### Written problem 1:
Based on the stock market guide, decide whether each statement agrees with it: (a) a bank account must be linked to the trading account for online transactions to be processed; (b) newcomers are advised to start with margin trading; (c) a budget of INR 3000 buys 10 shares priced at INR 300. For each, answer yes or no and quote the deciding words.
### Written problem 2:
Reproduce the stock market guide word for word between "You don’t have" and "are investing in.", inclusive.

Begin Passage shown

Guide for Investing in the Stock Market


Investment in the stock market can turn out to be a little challenging for beginners who are new to this industry.

In this guide, we are going to walk you through the 8 simple steps for making the first investment in the share market.

Let’s get started.

Step 1: Get the Right Tools for Stock market investments

You can buy shares of a company through an investment account. This account must be linked to the Demat account as well as your bank. You are supposed to log into the trading account to purchase and sell stocks.

To open a trading account, you need to choose the company and submit the personal details for account verification. This includes your contact number, email address, address and identity proof, name, and other details.

For ID verification, you can upload any government-issued IDs. Once your account is verified, you will be able to use it to make investments.

Your shares are held in the Demat account. You could either open a new Demat account with the trading account or use the existing Demat account.

Either way, it is important to link the Demat account to the trading account to get started with share investments. Additionally, you have to link your bank account to the trading account to process the online transactions.

Step 2: Use Your Stock Trading Account

You can start buying shares of any company through your trading account. Search for the company you’d like to purchase the shares from. You can also choose the companies listed on the stock exchanges.

Then, choose from Intraday, Cash, and Margin trading. If you are new to this market, consider cash trading. Once you are done selecting the shares of a company, the next step is to decide the number of shares you would like to purchase.

Let’s say your budget is INR 3000 and the price of the share is INR 300. You can buy 10 shares of this company. You can enter the price of the stock and make a purchase.

Step 3: Don’t let the Fear of Risk in stock market affect your Investment

The share market is volatile. The prices of the shares fluctuate on a regular basis. There are ways to mitigate risks, but risks are inevitable. You can’t avoid it.

You don’t have to worry about the security issues when buying the shares online. However, it’s important to pay special attention to the company you are investing in.

Many beginners have a low-risk appetite, which is absolutely normal. So, consider your risk-bearing ability before making an investment, but don’t let it affect your investment decisions.

Step 4: Reasons you must Invest in Stock Market

There are many reasons why the share market makes an ideal option for aspiring investors. First of all, the price of the stocks tends to appreciate over time, especially if you opt for long-term investment.

End Passage shown
Begin Record extracts

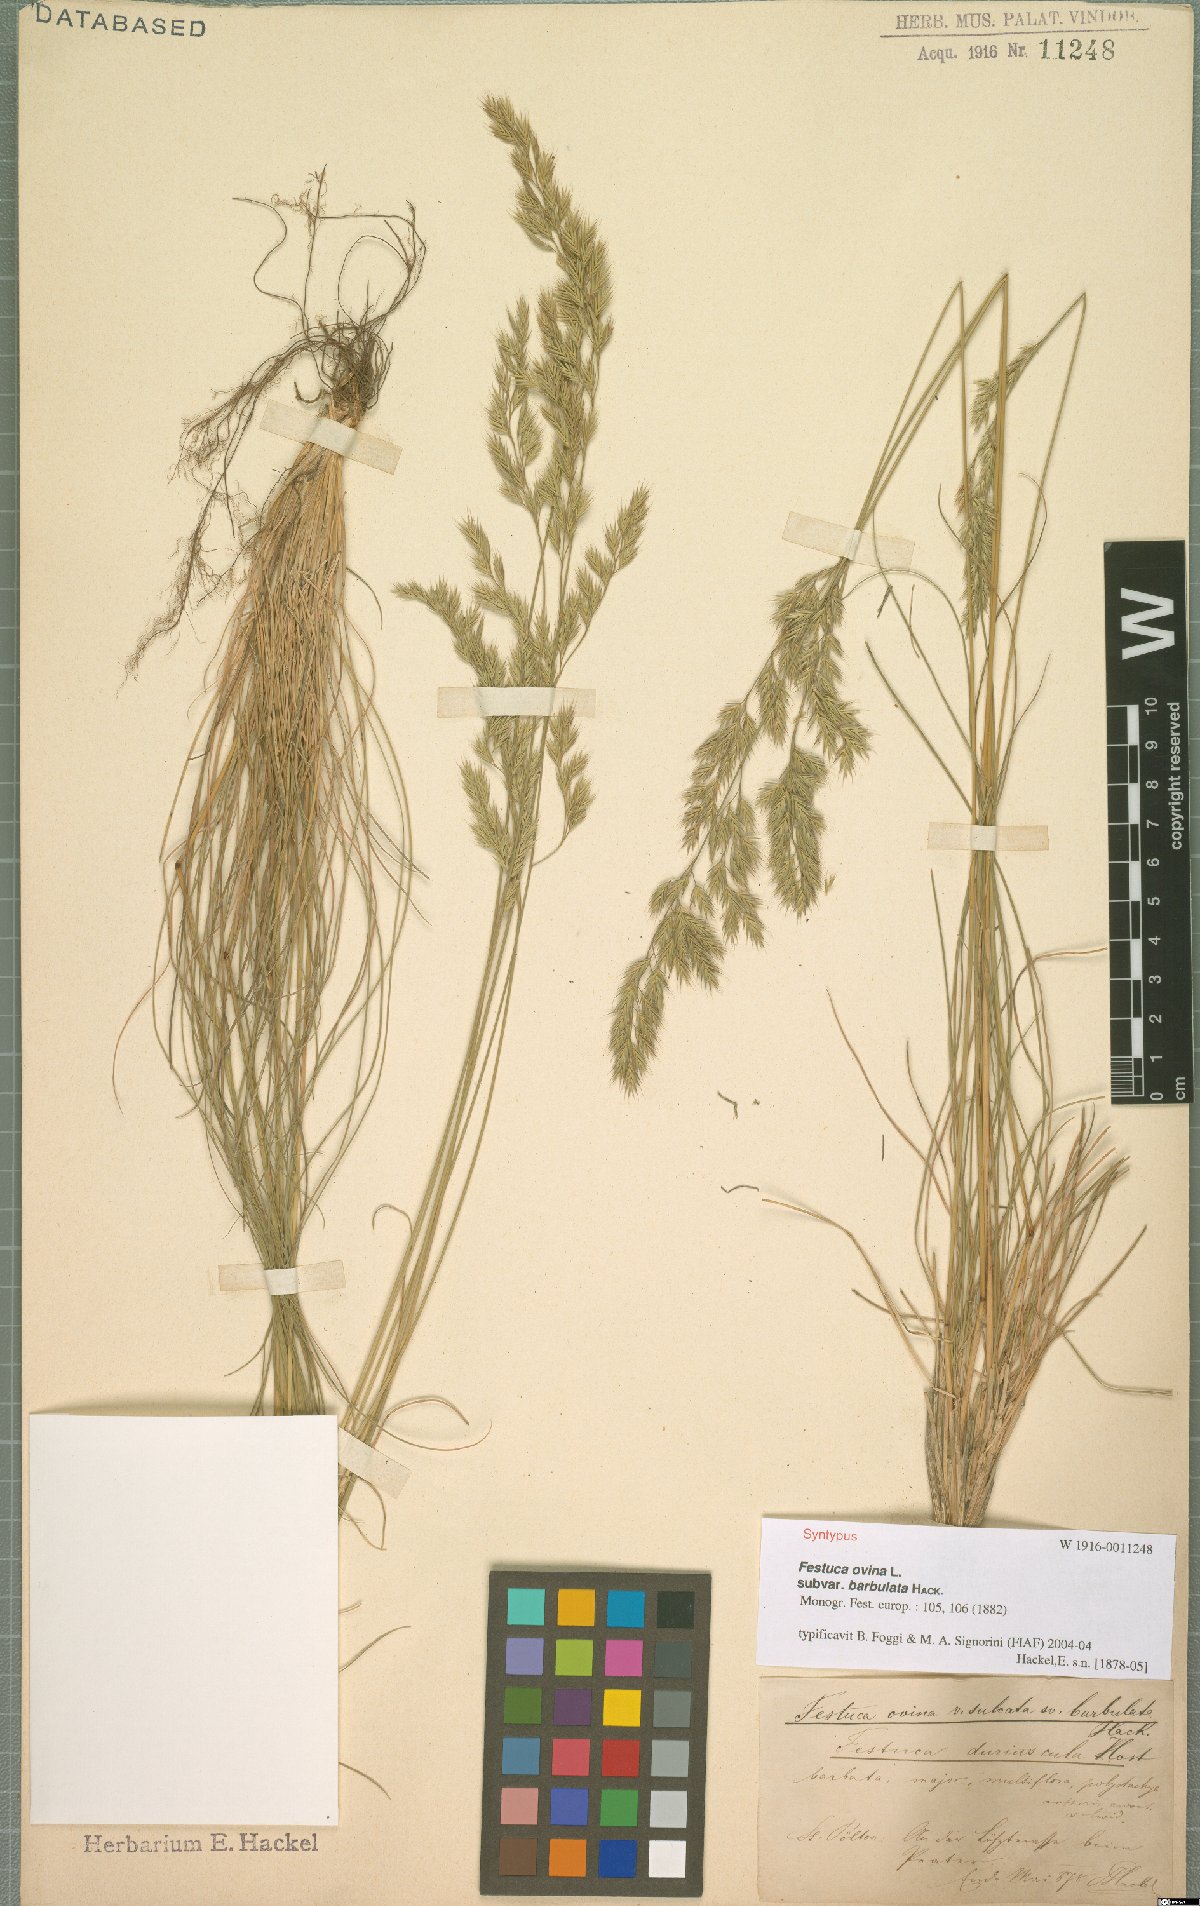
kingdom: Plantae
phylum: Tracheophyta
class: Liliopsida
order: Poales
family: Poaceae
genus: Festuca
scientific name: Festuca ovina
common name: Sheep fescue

End Record extracts
Begin Record extracts

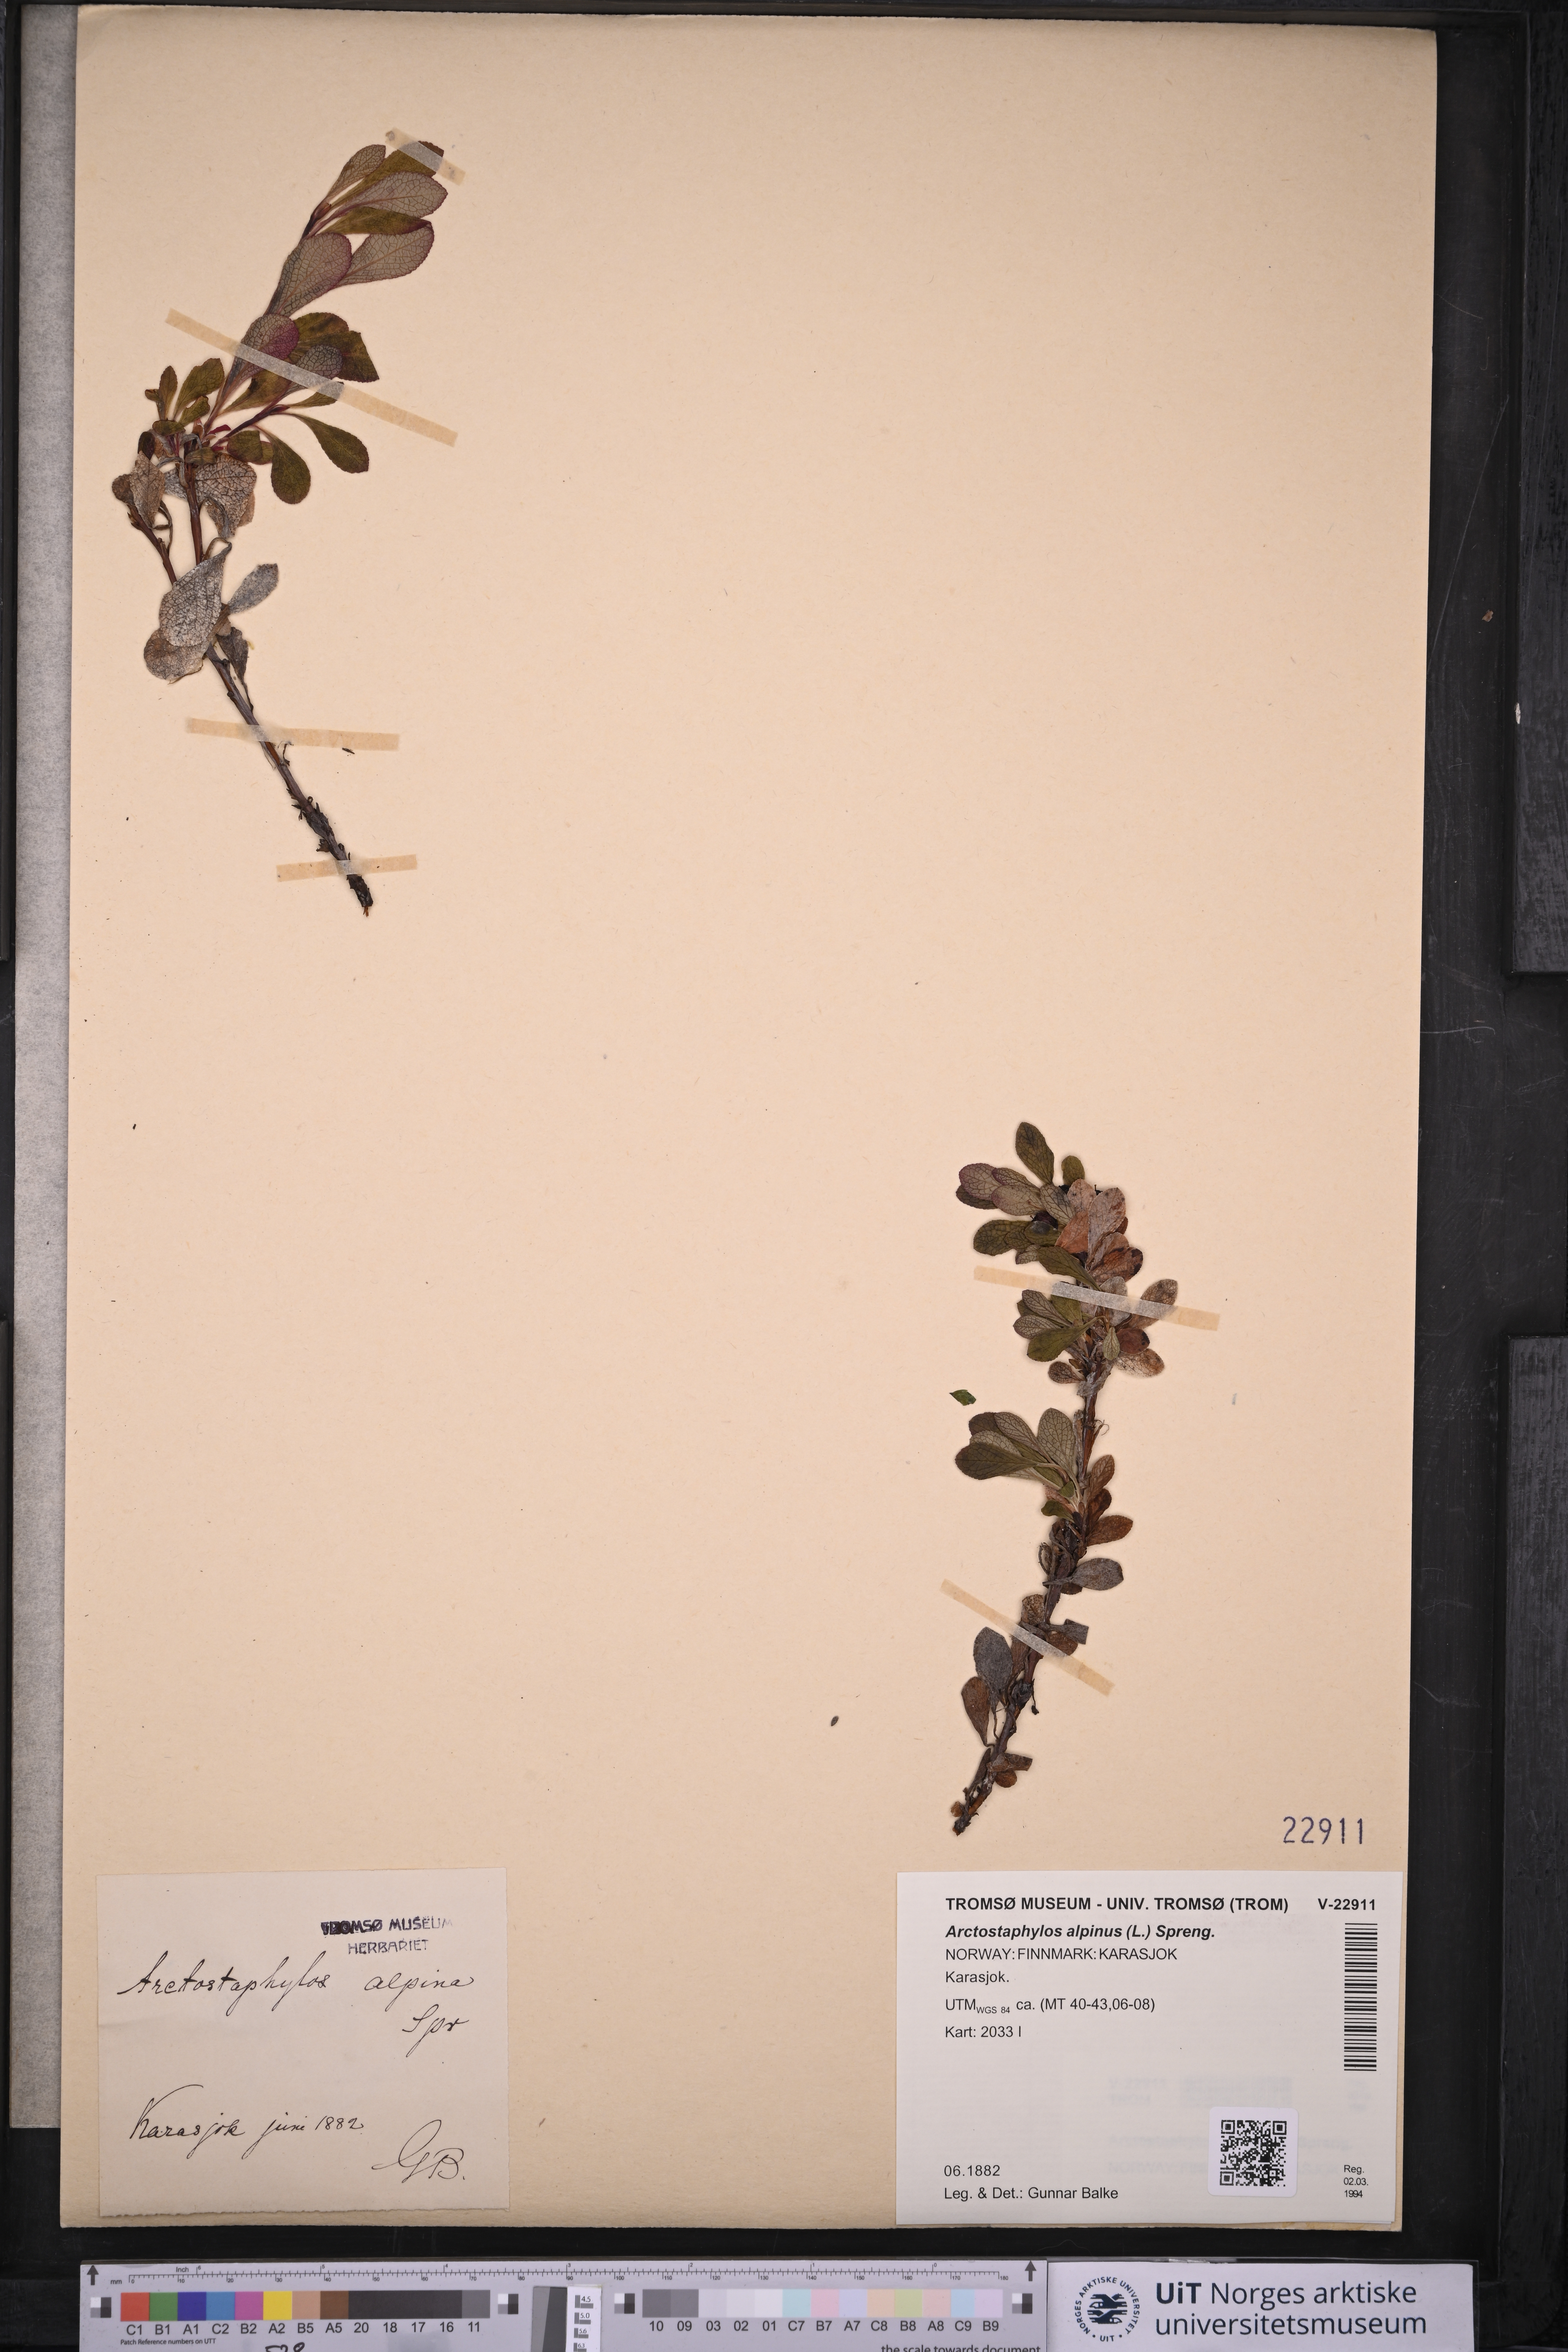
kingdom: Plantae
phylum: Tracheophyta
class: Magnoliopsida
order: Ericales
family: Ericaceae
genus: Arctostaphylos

End Record extracts

### Expected answer 1:
(a) Yes: "you have to link your bank account to the trading account to process the online transactions."
(b) No: "If you are new to this market, consider cash trading."
(c) Yes: "Let’s say your budget is INR 3000 and the price of the share is INR 300. You can buy 10 shares of this company."

### Expected answer 2:
You don’t have to worry about the security issues when buying the shares online. However, it’s important to pay special attention to the company you are investing in.